Provided information
==*==

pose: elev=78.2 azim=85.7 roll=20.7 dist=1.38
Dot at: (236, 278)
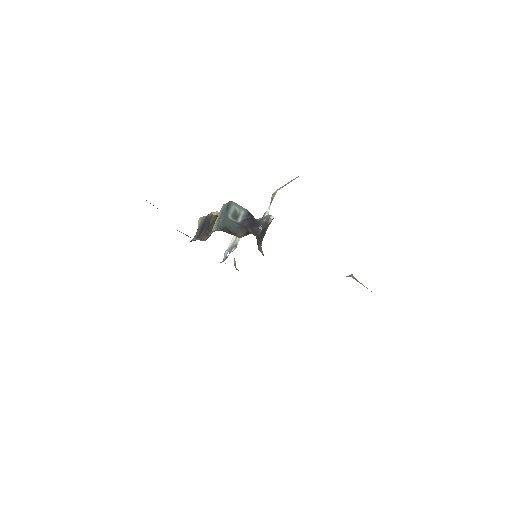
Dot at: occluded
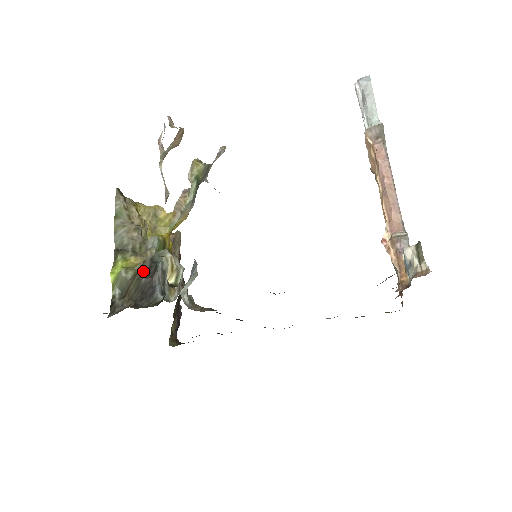
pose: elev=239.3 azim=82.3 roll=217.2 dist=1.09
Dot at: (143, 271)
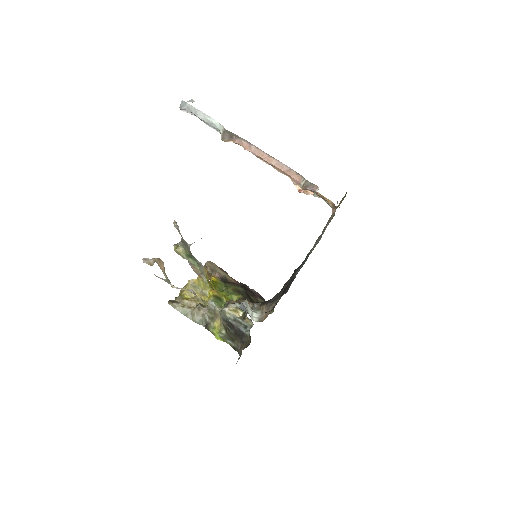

==*==

Problem to work on
Copy every line of the records above word for word, leaving out the pictures.

Exercise answer
pose: elev=78.2 azim=85.7 roll=20.7 dist=1.38
Dot at: (236, 278)
Dot at: occluded
pose: elev=239.3 azim=82.3 roll=217.2 dist=1.09
Dot at: (143, 271)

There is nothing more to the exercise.